For more than 10 years, the use of bisphosphonate therapy has been the “osteoporosis treatment of choice” when medication is absolutely necessary. You have likely heard of the names alendronate (Fosamax®), residronate (Actonel®), ibandronate (Boniva®), and the most recent zoledronic acid (Reclast® approved in 2007). When the bone remodeling process has gone awry due to to chronic systemic inflammation, too much resorptive activity (bone degrading) by osteoclasts and too little bone formation by osteoblasts create the perfect storm for osteoporosis. When bisphosphonates are used for therapy, they eliminate existing osteoclasts, thereby slowing bone loss and improving bone density.
Denosumab (Prolia®) was introduced for the treatment of osteoporosis in 2010, two years ago. Like bisphosphonates, this new medication limits the bone degrading activity of osteoclasts, but it uses a different mechanism. Denosumab is an antibody to RANKL, a natural signaling molecule in the body. When produced in normal amounts RANKL keeps the immune and skeletal systems functioning normally. But in excess (seen when the immune system gets out of balance), RANKL can cause havoc, spilling into the bone marrow and hyper-stimulating osteoclast cell formation/activation. Over time, this hyper-stimulation of osteoclastic bone resorption leads to osteoporosis. Being an antibody to RANKL, denosumab prevents bone loss by grabbing RANKL, neutralizing it, and preventing it from activating osteoclasts. (Note: If you want to learn more about RANKL and its involvement in bone loss, I give a more in-depth explanation in my book, The Whole-Body Approach to Osteoporosis.)
- Denosumab is administered subcutaneously every 6 months (better than having to take bisphosphonates orally or through infusions).

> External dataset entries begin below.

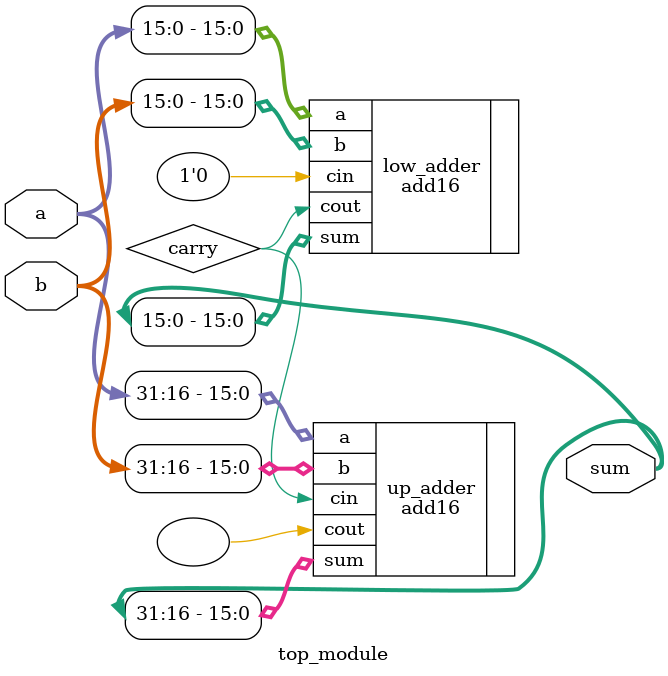
<source format=v>

module top_module(
    input [31:0] a,
    input [31:0] b,
    output [31:0] sum
);
    
    wire carry;
    
    add16 low_adder (
        .a	(a[15:0]),
        .b	(b[15:0]),
        .cin(1'b0),
        .sum(sum[15:0]),
        .cout(carry)
    );
    add16 up_adder (
        .a	(a[31:16]),
        .b	(b[31:16]),
        .cin(carry),
        .sum(sum[31:16]),
        .cout()
    );

endmodule


</source>
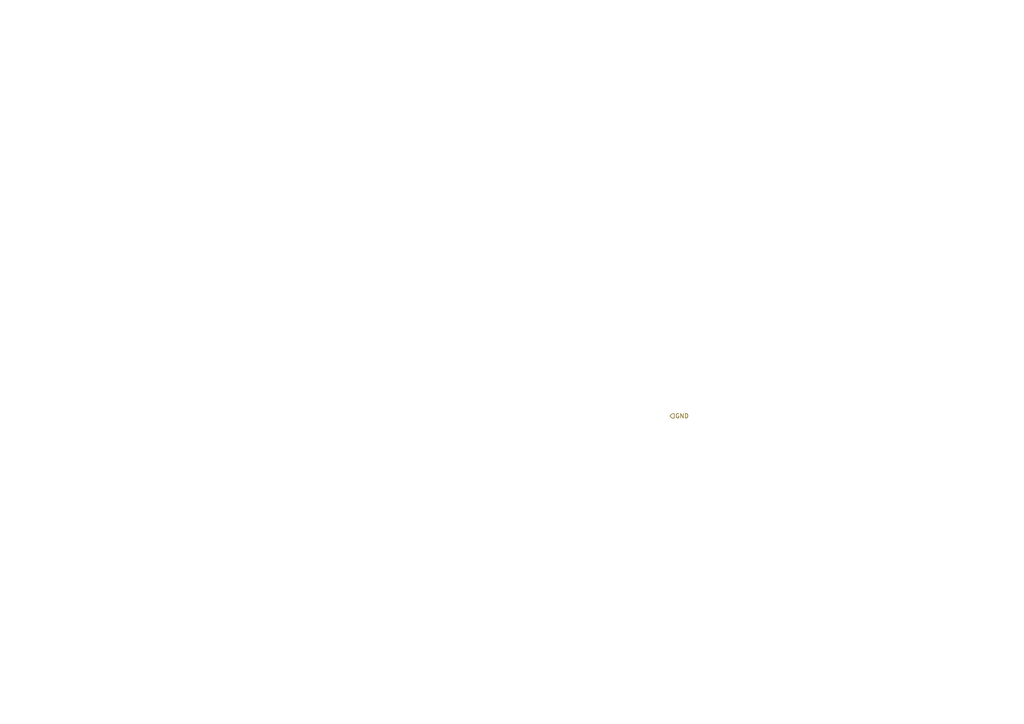
<source format=kicad_sch>
(kicad_sch (version 20211123) (generator eeschema)

  (uuid 1895faed-13c7-4877-930c-ef39a1d7419c)

  (paper "A4")

  (lib_symbols
  )


  (hierarchical_label "GND" (shape input) (at 194.31 120.65 0)
    (effects (font (size 1.27 1.27)) (justify left))
    (uuid 3a157695-9c71-4123-9d47-e9f157bde643)
  )
)

</source>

- It works. Osteoclastic bone resorption is profoundly suppressed by denosumab and results in similar increases in bone mineral density when compared to bisphosphonates. (Spine: 3% 5% after 1 year; 6% to 7% after two years; 8% to 10% after 3 years, 13% after 5 years) ( Hip: 1% to 3% after 1 year, 3% to 5% after 2 years, 5% to 6% after 3 years, 7% after 5 years)
- Denosumab significantly reduces vertebral and nonvertebral fractures (similar to the rates of bisphosphonates).
- Effective in patients with impaired kidney function.
- Denosumab may disturb immune function and increase susceptibility to infections although in a two-year extension of the FREEDOM trial (a total treatment duration of seven years) researchers did not see an increase in infectious events.
- There are concerns that denosumab may increase the risks of cancer. Anastasilakis et al. state, “numerically more cases of neoplasms, including those of the breast, ovary and gastrointestinal tract, have been reported.” But since other trials have “failed to detect a statistically significant difference” with denosumab use compared to placebo, “long-term use of denosumab in a large post-marketing base would clarify this putative risk.”
- There is a significant risk of developing cutaneous allergic and inflammatory hypersensitivity skin reactions including eczema, dermatitis, and rashes.
- There is a significant risk (7%) of developing high blood cholesterol levels.
- Possible increased risk of vascular calcification and cardiovascular disease.
- Increased risk for low blood calcium (hypocalcemia).
- Because denosumab is such a potent suppressor of osteoclastic bone resorption and bone remodeling in general, it carries similar concerns of “frozen bone” types of adverse effects as the bisphosphonates. Atypical fractures of the femur and osteonecrosis of the jaw are of concern. In fact, Health Canada has just released a health advisory alerting the public of the association of Prolia with the increased risk of atypical femoral fractures.